### Passage for review:

▽

Then you can go and read this fabulous blog post [2], and if you like what you see, you go to the framework built by its author, called Small Pebble [3]. Despite the name, it's not all that small. If you peruse the code you'll get some appreciation of what it takes to build a solid autodiff library, and if push comes to shove, you'll be able to build one yourself.

[1] https://www.youtube.com/watch?v=q8SA3rM6ckI

[2] https://sidsite.com/posts/autodiff/

[3] https://github.com/sradc/SmallPebble


I don't have a great answer. Most modern descriptions are shallow and/or unclear. My favorite discussions were actually in Werbos's original papers.

A nice overview was Backpropagation through time: what it does and how to do it, 1990. The rule itself is stated very clearly there, but without proof. The proof can be found in Maximizing long-term gas industry profits in two minutes in lotus using neural network methods, 1989 (which I believe was copied over from his earlier thesis, which I could never find a copy of).

△

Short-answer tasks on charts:

▽

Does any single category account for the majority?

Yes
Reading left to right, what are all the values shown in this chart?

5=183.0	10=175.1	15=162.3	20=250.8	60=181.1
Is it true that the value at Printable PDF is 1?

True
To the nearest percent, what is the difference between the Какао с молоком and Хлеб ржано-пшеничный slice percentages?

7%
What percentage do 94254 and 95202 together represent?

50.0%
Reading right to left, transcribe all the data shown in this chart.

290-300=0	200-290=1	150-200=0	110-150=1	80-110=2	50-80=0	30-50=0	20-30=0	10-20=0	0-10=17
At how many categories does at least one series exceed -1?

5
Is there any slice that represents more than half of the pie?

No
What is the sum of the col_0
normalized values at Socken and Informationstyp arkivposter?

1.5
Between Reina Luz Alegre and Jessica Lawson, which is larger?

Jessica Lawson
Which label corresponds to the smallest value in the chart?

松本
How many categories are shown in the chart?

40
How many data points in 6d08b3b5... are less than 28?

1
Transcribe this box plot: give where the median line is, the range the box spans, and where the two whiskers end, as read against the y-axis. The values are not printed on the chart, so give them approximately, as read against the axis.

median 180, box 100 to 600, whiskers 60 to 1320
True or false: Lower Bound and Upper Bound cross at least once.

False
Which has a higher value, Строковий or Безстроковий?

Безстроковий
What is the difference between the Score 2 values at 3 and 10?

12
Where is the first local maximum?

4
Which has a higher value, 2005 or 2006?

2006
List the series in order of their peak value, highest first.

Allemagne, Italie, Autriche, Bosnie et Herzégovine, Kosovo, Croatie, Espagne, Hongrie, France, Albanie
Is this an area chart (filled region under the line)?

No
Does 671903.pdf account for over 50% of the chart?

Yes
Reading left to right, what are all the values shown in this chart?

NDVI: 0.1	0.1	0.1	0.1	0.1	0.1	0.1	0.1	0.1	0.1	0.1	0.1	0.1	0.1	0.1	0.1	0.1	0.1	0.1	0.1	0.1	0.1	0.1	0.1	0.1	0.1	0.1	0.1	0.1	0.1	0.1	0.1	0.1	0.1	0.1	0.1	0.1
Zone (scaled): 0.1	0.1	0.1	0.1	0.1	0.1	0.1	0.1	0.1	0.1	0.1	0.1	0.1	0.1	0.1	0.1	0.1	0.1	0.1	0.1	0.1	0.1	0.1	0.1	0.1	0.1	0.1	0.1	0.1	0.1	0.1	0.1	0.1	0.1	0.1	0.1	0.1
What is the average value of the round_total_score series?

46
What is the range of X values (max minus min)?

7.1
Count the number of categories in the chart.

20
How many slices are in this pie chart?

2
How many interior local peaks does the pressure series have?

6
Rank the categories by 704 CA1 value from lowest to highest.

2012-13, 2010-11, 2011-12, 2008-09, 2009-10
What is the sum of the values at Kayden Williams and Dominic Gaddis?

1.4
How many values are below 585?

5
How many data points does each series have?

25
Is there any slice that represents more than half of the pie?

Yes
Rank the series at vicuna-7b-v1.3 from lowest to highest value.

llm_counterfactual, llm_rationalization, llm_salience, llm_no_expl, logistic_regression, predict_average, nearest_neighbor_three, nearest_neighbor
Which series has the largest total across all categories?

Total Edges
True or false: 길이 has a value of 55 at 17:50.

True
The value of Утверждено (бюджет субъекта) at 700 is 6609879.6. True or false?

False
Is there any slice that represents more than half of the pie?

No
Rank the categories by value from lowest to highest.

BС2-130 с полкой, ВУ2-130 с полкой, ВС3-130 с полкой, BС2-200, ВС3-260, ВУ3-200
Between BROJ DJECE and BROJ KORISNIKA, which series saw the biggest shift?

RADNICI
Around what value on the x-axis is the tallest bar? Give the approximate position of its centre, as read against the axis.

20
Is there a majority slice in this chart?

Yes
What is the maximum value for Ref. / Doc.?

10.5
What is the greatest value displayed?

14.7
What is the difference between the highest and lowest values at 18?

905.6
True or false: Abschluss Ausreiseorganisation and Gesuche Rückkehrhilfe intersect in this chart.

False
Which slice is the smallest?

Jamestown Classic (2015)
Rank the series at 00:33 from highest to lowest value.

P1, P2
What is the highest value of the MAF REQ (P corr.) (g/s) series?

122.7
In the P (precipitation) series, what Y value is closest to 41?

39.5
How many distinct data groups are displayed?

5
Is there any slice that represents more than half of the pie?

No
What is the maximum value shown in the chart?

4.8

△

### Task requirements:
Please continue the text on resources for learning autodiff and backpropagation, starting right after its last sentence.

### Answer below:
To be honest, I never get what people want with all that business and wonder if it is because the abstraction ("ordered derivatives") implied is not ideal.

If we follow the ordinary chain rule (for a single coordinate if you want) through the edges of the computational (DAG) graph, we get the right thing in each step.

The only other rule you need is that "if you use one variable several times in a calculation (i.e. several edges from(fw)/to(bw) the same node), you need to add the gradients computed for each", but IMHO that is pretty basic and intuitive, too. (So if you plug in z for both x and y into f(x, y), you have d/dz f(z, z) = f_x(z, z) + f_y(z, z), where the subscript indicates partial derivative.)

To me this seems both mathematically simpler than mixing the two into a "more than chain rule" thing and closer to what is actually going on algorithmically in a given implementation (the one I'm most familiar with is probably PyTorch's).


But the chain rule for ordered derivatives is exactly the backprop rule. It's just the mathematical representation of 'the simple implementation' I mentioned.

I think what you're saying is that you find the process intuitive. I don't have much of a way to argue with that. But I think it's important to note that we're dealing with two things: 1. a process that we follow (backprop), 2. a true answer that is obtainable using only the chain rule. And yes it turns out that (1) and (2) both give the same answer. But (2) requires much more work, and I question anyone who claims that (1) is 'obvious' from (2): getting (1) from (2) requires work.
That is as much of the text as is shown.